In his posttrial brief, the petitioner argued that § 53a-92 was held to be unconstitutional by our Supreme Court in State v. Salamon , supra, 287 Conn. at 509, 949 A.2d 1092, and its progeny, and that those decisions could be applied retroactively pursuant to Luurtsema v. Commissioner of Correction , supra, 299 Conn. at 740, 12 A.3d 817. He then asserted that "[u]nder the Salamon- Sanseverino interpretation of the kidnapping statute, and the following case law, no reasonable interpretation of the facts alleged here can constitute the basis of a kidnapping conviction under current law, and as such the convictions for kidnapping [in the first degree], and [attempt to commit kidnapping in the first degree] should be vacated, and the petitioner argues, dismissed a matter of law." Essentially, the posttrial brief clarified his argument to the habeas court that there was insufficient evidence, following Salamon , to sustain his conviction of the kidnapping offenses.
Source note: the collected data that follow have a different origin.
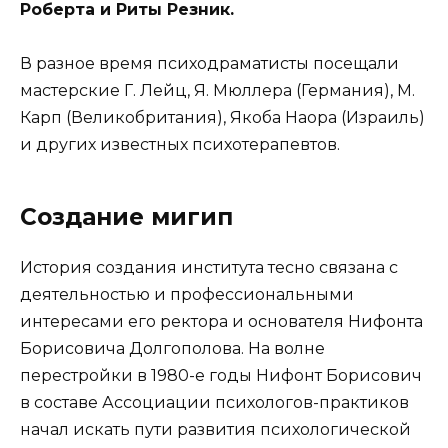
Роберта и Риты Резник.
В разное время психодраматисты посещали
мастерские Г. Лейц, Я. Мюллера (Германия), М.
Карп (Великобритания), Якоба Наора (Израиль)
и других известных психотерапевтов.
Создание мигип
История создания института тесно связана с
деятельностью и профессиональными
интересами его ректора и основателя Нифонта
Борисовича Долгополова. На волне
перестройки в 1980-е годы Нифонт Борисович
в составе Ассоциации психологов-практиков
начал искать пути развития психологической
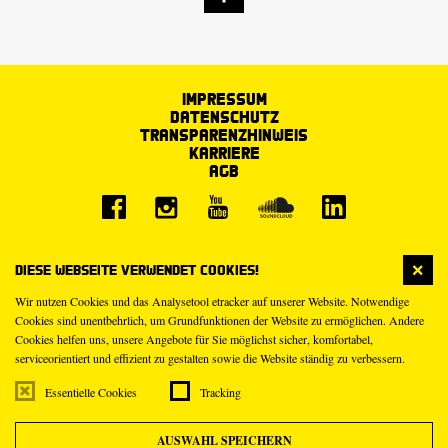
Impressum
Datenschutz
Transparenzhinweis
Karriere
AGB
Diese Webseite verwendet Cookies!
Wir nutzen Cookies und das Analysetool etracker auf unserer Website. Notwendige
Cookies sind unentbehrlich, um Grundfunktionen der Website zu ermöglichen. Andere
Cookies helfen uns, unsere Angebote für Sie möglichst sicher, komfortabel,
serviceorientiert und effizient zu gestalten sowie die Website ständig zu verbessern.
Essentielle Cookies
Tracking
AUSWAHL SPEICHERN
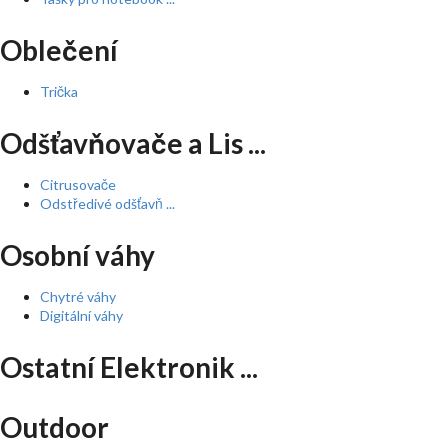
Oblečení
Trička
Odšťavňovače a Lis ...
Citrusovače
Odstředivé odšťavň ...
Osobní váhy
Chytré váhy
Digitální váhy
Ostatní Elektronik ...
Outdoor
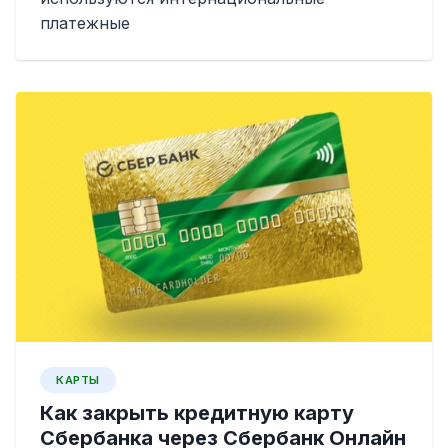
платежные
КАРТЫ
Как закрыть кредитную карту
Сбербанка через Сбербанк Онлайн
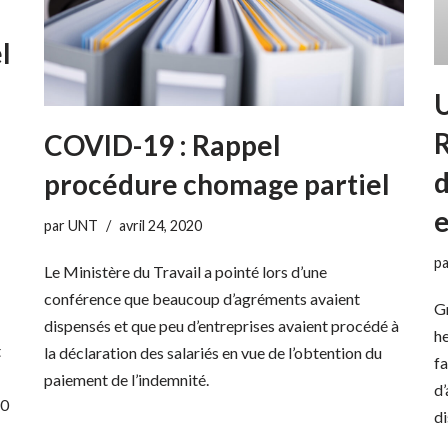
l
R
COVID-19 : Rappel
procédure chomage partiel
e
par
UNT
avril 24, 2020
p
Le Ministère du Travail a pointé lors d’une
conférence que beaucoup d’agréments avaient
Gr
dispensés et que peu d’entreprises avaient procédé à
he
t
la déclaration des salariés en vue de l’obtention du
fa
paiement de l’indemnité.
d’
20
di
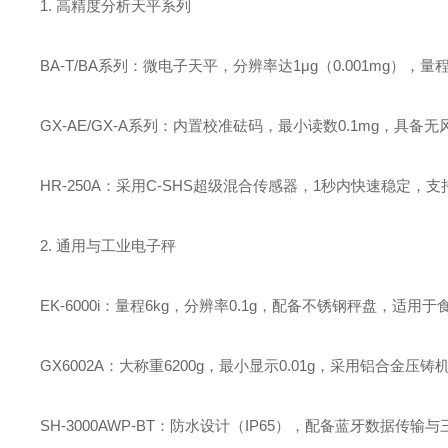
1. ‌高精度分析天平系列‌
‌BA-T/BA系列‌：微电子天平，分辨率达‌1μg（0.001mg）‌
‌GX-AE/GX-A系列‌：内置校准砝码，最小读数‌0.1mg‌
‌HR-250A‌：采用‌C-SHS超级混合传感器‌，1秒内快速稳
2. ‌通用与工业电子秤‌
‌EK-6000i‌：量程‌6kg‌，分辨率‌0.1g‌，配备不锈钢秤盘，
‌GX6002A‌：大称重‌6200g‌，最小显示‌0.01g‌，采用
‌SH-3000AWP-BT‌：防水设计（IP65），配备蓝牙数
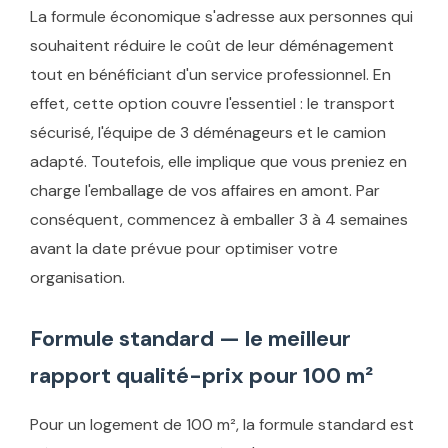
La formule économique s'adresse aux personnes qui
souhaitent réduire le coût de leur déménagement
tout en bénéficiant d'un service professionnel. En
effet, cette option couvre l'essentiel : le transport
sécurisé, l'équipe de 3 déménageurs et le camion
adapté. Toutefois, elle implique que vous preniez en
charge l'emballage de vos affaires en amont. Par
conséquent, commencez à emballer 3 à 4 semaines
avant la date prévue pour optimiser votre
organisation.
Formule standard — le meilleur
rapport qualité-prix pour 100 m²
Pour un logement de 100 m², la formule standard est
*763The failure of the petitioner to raise the due process claim that his pleas were not knowing and voluntary before the habeas court is fatal to his appeal. It is well established that "this court is not bound to consider any claimed error unless it appears on the record that the question was distinctly raised at trial and was ruled upon and decided by the court adversely to the appellant's claim.... It is equally well settled that a party cannot submit a case to the trial court on one theory and then seek a reversal in the reviewing court on another." (Citations omitted; internal quotation marks omitted.) Mitchell v. Commissioner of Correction , 156 Conn.App. 402, 408-409, 114 A.3d 168, cert. denied, 317 Conn. 904, 114 A.3d 1220 (2015) ; see also Greene v. Commissioner of Correction , 131 Conn.App. 820, 822, 29 A.3d 171 (2011) (having not raised issue before habeas court petitioner was barred from raising it on appeal), cert. denied, 303 Conn. 936, 36 A.3d 695 (2012) ; Lewis v. Commissioner of Correction , 117 Conn.App. 120, 126, 977 A.2d 772 (to review claim not raised before and decided by habeas court adversely to appellant would amount to ambuscade of habeas judge), cert. denied, 294 Conn. 904, 982 A.2d 647 (2009) ; see generally Thiersaint v. Commissioner of Correction , supra, 316 Conn. at 126-28, 111 A.3d 829.

In the present case, the petitioner alleged in the operative petition a broad claim of a constitutional violation but did not include a distinct allegation that his pleas were not knowing, intelligent and voluntary as a result of Salamon . See, e.g., Davis v. Commissioner of Correction , 160 Conn.App. 444, 451, 124 A.3d 992, cert. denied, 319 Conn. 957, 125 A.3d 1012 (2015). The ambiguity of the pleading failed to place the habeas court on notice of this specific claim. Id., at 452-53, 124 A.3d 992 ; see also Newland v. Commissioner of Correction , 322 Conn. 664, 678-79, 142 A.3d 1095 (2016) (habeas petition contained no allegation of claim raised on appeal and petitioner never attempted to amend petition to include *764such allegation pursuant to Practice Book § 23-32 ). Further, during the trial, the petitioner did not notify or advise the habeas court that his due process claim of pleas that were not knowing, intelligent and voluntary was imbedded within the allegations of the operative petition. See Davis v. Commissioner of Correction , supra, at 453-54, 124 A.3d 992. Simply put, the claim raised in this appeal was not distinctly raised before the habeas court. On that basis, we are unable *38to review it. See, e.g., Henderson v. Commissioner of Correction , 129 Conn.App. 188, 198, 19 A.3d 705, cert. denied, 303 Conn. 901, 31 A.3d 1177 (2011).

The judgment is affirmed.

In this opinion the other judges concurred.